Exercise material:
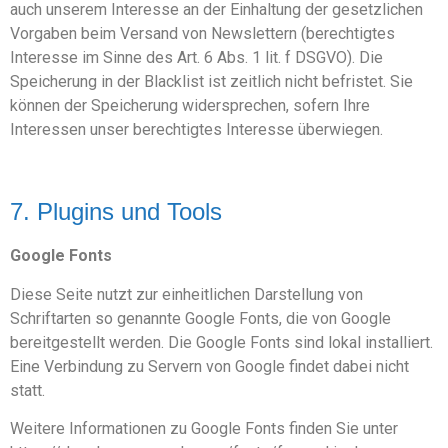
auch unserem Interesse an der Einhaltung der gesetzlichen
Vorgaben beim Versand von Newslettern (berechtigtes
Interesse im Sinne des Art. 6 Abs. 1 lit. f DSGVO). Die
Speicherung in der Blacklist ist zeitlich nicht befristet. Sie
können der Speicherung widersprechen, sofern Ihre
Interessen unser berechtigtes Interesse überwiegen.
7. Plugins und Tools
Google Fonts
Diese Seite nutzt zur einheitlichen Darstellung von
Schriftarten so genannte Google Fonts, die von Google
bereitgestellt werden. Die Google Fonts sind lokal installiert.
Eine Verbindung zu Servern von Google findet dabei nicht
statt.
Weitere Informationen zu Google Fonts finden Sie unter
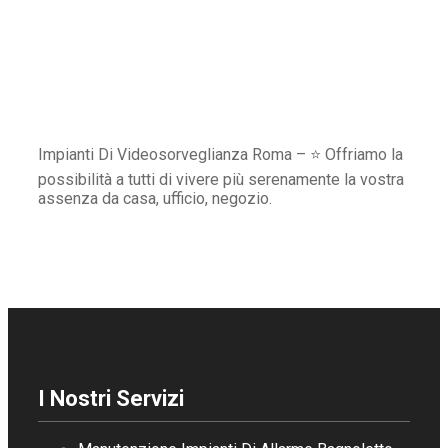
Impianti Di Videosorveglianza Roma – ⭐ Offriamo la
possibilità a tutti di vivere più serenamente la vostra
assenza da casa, ufficio, negozio.
I Nostri Servizi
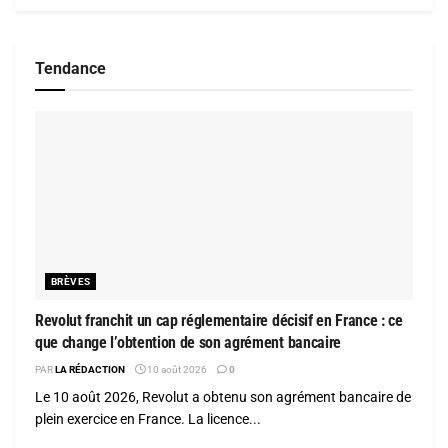
Tendance
BRÈVES
Revolut franchit un cap réglementaire décisif en France : ce
que change l’obtention de son agrément bancaire
PAR
LA RÉDACTION
10 août 2026
0
Le 10 août 2026, Revolut a obtenu son agrément bancaire de
plein exercice en France. La licence...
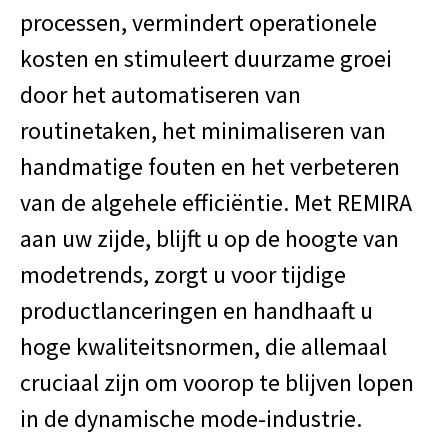
processen, vermindert operationele
kosten en stimuleert duurzame groei
door het automatiseren van
routinetaken, het minimaliseren van
handmatige fouten en het verbeteren
van de algehele efficiëntie. Met REMIRA
aan uw zijde, blijft u op de hoogte van
modetrends, zorgt u voor tijdige
productlanceringen en handhaaft u
hoge kwaliteitsnormen, die allemaal
cruciaal zijn om voorop te blijven lopen
in de dynamische mode-industrie.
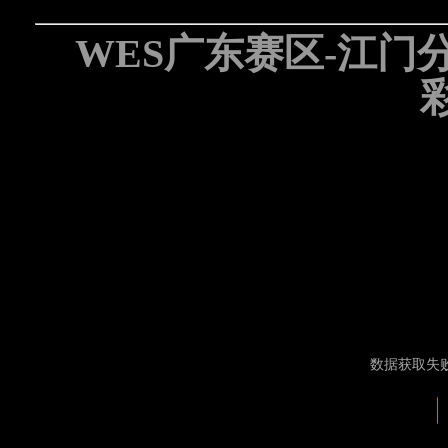
WES广东赛区-江门分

Work instruction:
Above are the records; return the lines in them from the one with "I Nostri Servizi" to the one with "Le 10 août 2026, Revolut", inclusive, exactly and without images.

Expected output:
I Nostri Servizi
Tendance
BRÈVES
Revolut franchit un cap réglementaire décisif en France : ce
que change l’obtention de son agrément bancaire
PAR
LA RÉDACTION
10 août 2026
0
Le 10 août 2026, Revolut a obtenu son agrément bancaire de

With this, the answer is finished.